__WHAT YOU HAVE TO DO__. For every record that follows, transcribe the text exactly and leave any image out.

__INFORMATION GIVEN__.

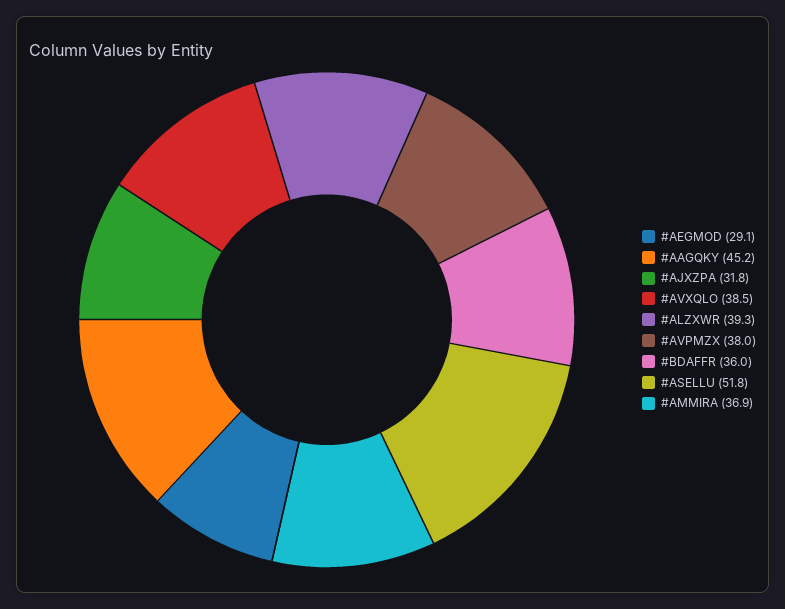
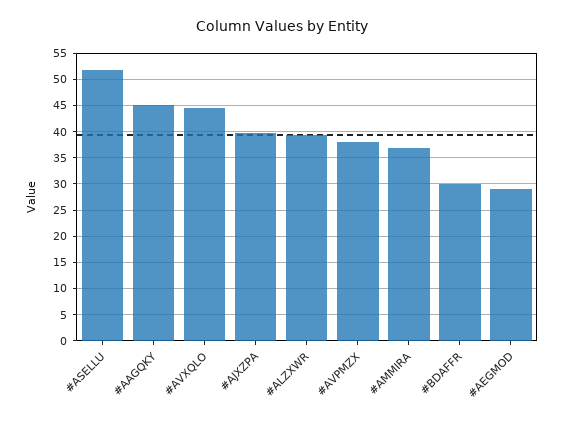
  {
    "#AEGMOD": 29.1,
    "#AAGQKY": 45.2,
-   "#AJXZPA": 31.8,
+   "#AJXZPA": 40,
-   "#AVXQLO": 38.5,
+   "#AVXQLO": 45,
    "#ALZXWR": 39.3,
    "#AVPMZX": 38,
-   "#BDAFFR": 36,
+   "#BDAFFR": 30,
    "#ASELLU": 51.8,
    "#AMMIRA": 36.9
  }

__WRITTEN ANSWER__.
  {
    "#AEGMOD": 29.1,
    "#AAGQKY": 45.2,
-   "#AJXZPA": 31.8,
+   "#AJXZPA": 40,
-   "#AVXQLO": 38.5,
+   "#AVXQLO": 45,
    "#ALZXWR": 39.3,
    "#AVPMZX": 38,
-   "#BDAFFR": 36,
+   "#BDAFFR": 30,
    "#ASELLU": 51.8,
    "#AMMIRA": 36.9
  }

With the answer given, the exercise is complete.